Sie geht im Nachtgewand durch die leeren Burggänge – denn das Fest ist noch im Gange – in das Gemach der schlafenden Mutter, stiehlt den Schlüssel, geht zur Schatzkammer, öffnet die königliche Kassette, holt den Ring, steckt ihn sich an den Finger … Fasst sie erst da den Entschluss, ihren Vater zu töten? Der Dolch liegt neben dem Ring in der Kassette. Wie auch immer, sie nimmt ihn an sich und begibt sich in das Geheimgemach, an das sie sich aus früher Kindheit und nur weil sie im Zustand der Umnachtung ist, erinnert. Dort sieht sie auch den alten Helm ihres Vaters. Sie wartet eine Weile, hört das Wasser rauschen, als Raimund das Bad einlässt. Noch einmal vergeht eine Weile. Dann betritt sie, aus dem Vorraum kommend, das Bad. Es ist sehr dunkel dort. Ihr Vater ist bereits im Becken, er sieht nicht sofort, wer zu ihm ins Wasser steigt, und als er es erkennt, ist es zu spät. Die äußerst scharfe Spitze des Dolches bohrt sich in Agapets Hals. Das Blut spritzt Elicia entgegen, benetzt Gesicht und Gewand – so wie Bilhildis ’ Blut sie später benetzen wird –, der Dolch gleitet ihr aus der Hand und fällt in das Wasser. Vielleicht will sie das Bad verlassen, doch sie hört von jenseits der Tür Geräusche und Stimmen – es ist Bilhildis, die Raimund die Ungarin übergibt. Erneut geht Elicia ins Geheimgemach. Wieder hört sie, wie Raimund vom Kesselraum aus warmes Wasser ins Becken nachlaufen lässt, und diesen Augenblick nutzt sie, um die Geheimkammer zu verlassen, Agapets Gemach zu durchqueren und zu ihrer eigenen Kemenate zurückzukehren. Niemand hat sie erkannt, denn Kara kann vom Becken aus den Vorraum des Bades nicht sehen. Elicia zieht ihr blutiges Nachtgewand aus und wirft es aus dem Fenster, denn verbrennen kann sie es nicht, da es noch nass ist. Danach zieht sie ein frisches Gewand an, das genauso aussieht wie das, welches sie weggeworfen hat. Auch den Schlüssel wirft sie fort.
Sie legt sich zu Bett, doch schläft sie wirklich ein, oder erwacht sie vielmehr aus einer Art Schlaf, während sie sich bemüht, einzuschlafen? Das jedoch ist eine Frage für Ärzte und Denker.
Sie erwacht. Sie glaubt, Schreie gehört zu haben. Und tatsächlich hat Kara geschrien. Doch kein anderer hörte diese Schreie, noch nicht einmal die Gräfin, deren Gemächer viel näher am Bad liegen. Waren es wirklich Karas Schreie, die Elicia hörte? Oder waren es vielmehr Schreie, die aus Elicias Innerem kamen? Sie eilt ins Bad und findet ihren toten, blutleeren Vater.

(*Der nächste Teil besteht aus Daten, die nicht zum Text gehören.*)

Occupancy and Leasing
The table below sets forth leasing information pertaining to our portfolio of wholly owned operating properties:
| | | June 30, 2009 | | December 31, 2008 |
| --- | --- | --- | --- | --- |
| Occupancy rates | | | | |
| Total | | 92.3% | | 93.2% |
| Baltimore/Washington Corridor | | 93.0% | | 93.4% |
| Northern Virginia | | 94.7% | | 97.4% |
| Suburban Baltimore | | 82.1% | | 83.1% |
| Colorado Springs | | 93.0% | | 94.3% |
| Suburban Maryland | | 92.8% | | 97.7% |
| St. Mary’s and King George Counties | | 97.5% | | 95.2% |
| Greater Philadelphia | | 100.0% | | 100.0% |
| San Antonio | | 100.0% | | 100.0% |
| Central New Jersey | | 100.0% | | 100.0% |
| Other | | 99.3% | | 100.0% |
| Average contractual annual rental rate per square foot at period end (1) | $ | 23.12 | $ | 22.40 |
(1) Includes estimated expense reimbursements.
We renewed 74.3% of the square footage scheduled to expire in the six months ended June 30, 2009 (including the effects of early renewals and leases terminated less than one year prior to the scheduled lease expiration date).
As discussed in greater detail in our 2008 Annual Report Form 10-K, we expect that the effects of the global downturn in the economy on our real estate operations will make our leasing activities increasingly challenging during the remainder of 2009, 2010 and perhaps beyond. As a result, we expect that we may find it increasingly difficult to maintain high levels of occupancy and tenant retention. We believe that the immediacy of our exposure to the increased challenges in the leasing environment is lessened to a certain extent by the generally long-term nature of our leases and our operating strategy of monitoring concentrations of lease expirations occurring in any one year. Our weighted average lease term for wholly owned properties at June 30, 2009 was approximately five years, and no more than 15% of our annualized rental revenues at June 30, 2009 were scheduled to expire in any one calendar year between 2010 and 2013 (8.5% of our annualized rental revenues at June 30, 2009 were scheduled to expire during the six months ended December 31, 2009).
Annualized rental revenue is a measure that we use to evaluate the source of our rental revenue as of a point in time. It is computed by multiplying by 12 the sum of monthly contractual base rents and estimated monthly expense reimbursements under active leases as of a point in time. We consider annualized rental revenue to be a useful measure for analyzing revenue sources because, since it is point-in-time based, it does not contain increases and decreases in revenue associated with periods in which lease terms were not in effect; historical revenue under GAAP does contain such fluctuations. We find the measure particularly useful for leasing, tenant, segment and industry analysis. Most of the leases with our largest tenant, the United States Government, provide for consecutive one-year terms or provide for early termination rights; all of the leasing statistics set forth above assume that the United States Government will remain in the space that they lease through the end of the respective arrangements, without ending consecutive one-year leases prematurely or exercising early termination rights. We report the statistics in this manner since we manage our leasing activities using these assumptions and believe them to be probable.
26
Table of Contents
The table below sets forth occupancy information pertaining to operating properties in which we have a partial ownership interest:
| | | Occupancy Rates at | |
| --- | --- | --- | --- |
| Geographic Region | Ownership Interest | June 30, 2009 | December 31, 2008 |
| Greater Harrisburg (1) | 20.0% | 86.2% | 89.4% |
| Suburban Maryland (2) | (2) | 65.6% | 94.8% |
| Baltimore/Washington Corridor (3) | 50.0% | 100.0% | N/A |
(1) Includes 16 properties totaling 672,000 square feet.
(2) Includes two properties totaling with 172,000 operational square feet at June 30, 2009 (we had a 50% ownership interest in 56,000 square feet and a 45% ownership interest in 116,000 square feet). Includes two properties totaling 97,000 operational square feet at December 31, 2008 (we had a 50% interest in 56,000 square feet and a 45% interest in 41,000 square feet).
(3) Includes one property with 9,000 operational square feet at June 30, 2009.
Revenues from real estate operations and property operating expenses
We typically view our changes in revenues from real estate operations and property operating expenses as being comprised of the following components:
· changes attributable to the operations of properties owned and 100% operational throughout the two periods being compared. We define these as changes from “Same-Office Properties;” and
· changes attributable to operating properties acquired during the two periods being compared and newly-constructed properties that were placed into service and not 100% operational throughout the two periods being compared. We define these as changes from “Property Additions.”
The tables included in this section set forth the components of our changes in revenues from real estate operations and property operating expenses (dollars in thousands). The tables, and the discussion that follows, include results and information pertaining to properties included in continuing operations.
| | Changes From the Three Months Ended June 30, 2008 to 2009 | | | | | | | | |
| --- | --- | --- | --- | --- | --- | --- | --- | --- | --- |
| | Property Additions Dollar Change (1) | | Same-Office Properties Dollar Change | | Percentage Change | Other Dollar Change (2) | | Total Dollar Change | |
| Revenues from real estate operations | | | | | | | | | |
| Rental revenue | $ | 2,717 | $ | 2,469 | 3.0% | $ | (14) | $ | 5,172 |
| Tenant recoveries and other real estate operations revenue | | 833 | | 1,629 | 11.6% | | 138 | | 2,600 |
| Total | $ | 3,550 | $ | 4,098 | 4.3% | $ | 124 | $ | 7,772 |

Von diesem Moment an beginnt der Prozess, den ich erwähnte. Der eine Teil von ihr tut alles, um den Mord an ihrem Vater zu rächen. Sie befragt Kara, sie befragt ihre Mutter, sie hilft mir bei der Aufklärung, indem sie mich in das Geheimgemach führt, von dem sie geträumt hat. Damit klagt sie sich selbst an, ohne dass sie und ich es begreifen. Sie sieht Geister und Schergen, einer von ihnen trägt den alten Helm ihres Vaters, so als käme Agapet aus dem Jenseits zurück, um sich zu rächen. O nein. Es hat nie einen Meuchler gegeben, der sie in der Nacht des Dammbaus in ihrer Kemenate überfiel, und ebenso wenig lauerte ihr kürzlich eine weitere Gestalt in der Dunkelheit eines Gangs auf und veranlasste sie zur Flucht. Sie alle waren lediglich Gespenster ihres Gewissens.